Understanding the interaction between transition metal doping and ligand atoms of ZnS and ZnO monolayers to promote the CO reduction reaction

Single-atom catalysts (SACs) obtained by doping transition metal (TM) atoms into stable monolayers are a promising way to improve the CO 2 reduction reaction (CRR) performance. In this work, we theoretically investigated the effect of ligand atoms around the doped TM (TM = Sc, Ti, V, Cr, Mn, Fe, Co, Ni, and Cu) in ZnO and ZnS for promoting the CRR performance. We found that the ligand atoms around the TM can influence its oxidation state and the electronic properties of the SACs, thus affecting their CRR activity. Due to the smaller charge transfer between the TM and substrate for TM-ZnS compared to TM-ZnO, the TM binding is weaker for the former. In addition, the more negatively charged oxygen ligand atoms in TM-ZnO interact with reaction intermediates, resulting in CRR products with less electron transfer.

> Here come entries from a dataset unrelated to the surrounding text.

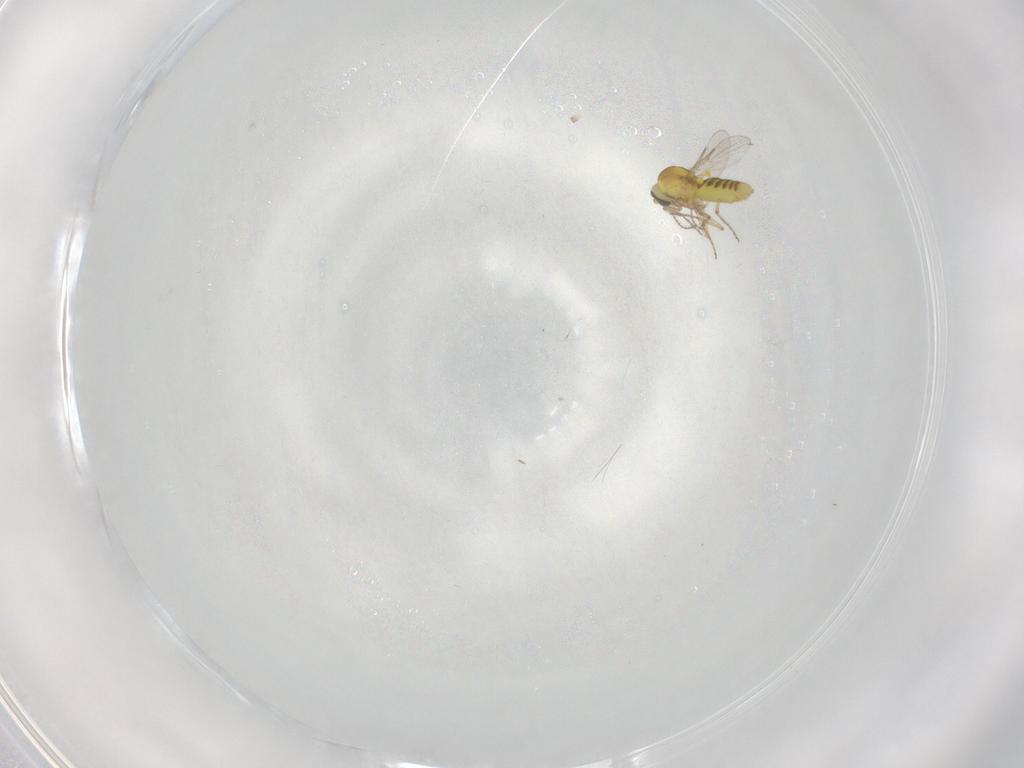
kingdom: Animalia
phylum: Arthropoda
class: Insecta
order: Diptera
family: Ceratopogonidae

Pristine ZnS and ZnO monolayers can produce HCOOH but require a high limiting potential ( U L ) of about −1.2 V. Doping with TMs can reduce U L compared to the pristine surface. At the same time, the ligand can alter the preferred CRR pathway and product selectivity. We found that Mn-ZnS is selective to the CH 4 product with a U L of only −0.29 V, which is a nearly 1 V improvement in the U L compared to ZnS. The product selectivity of the CO 2 reduction reaction occurring on transition metal-doped ZnS monolayers was theoretically studied.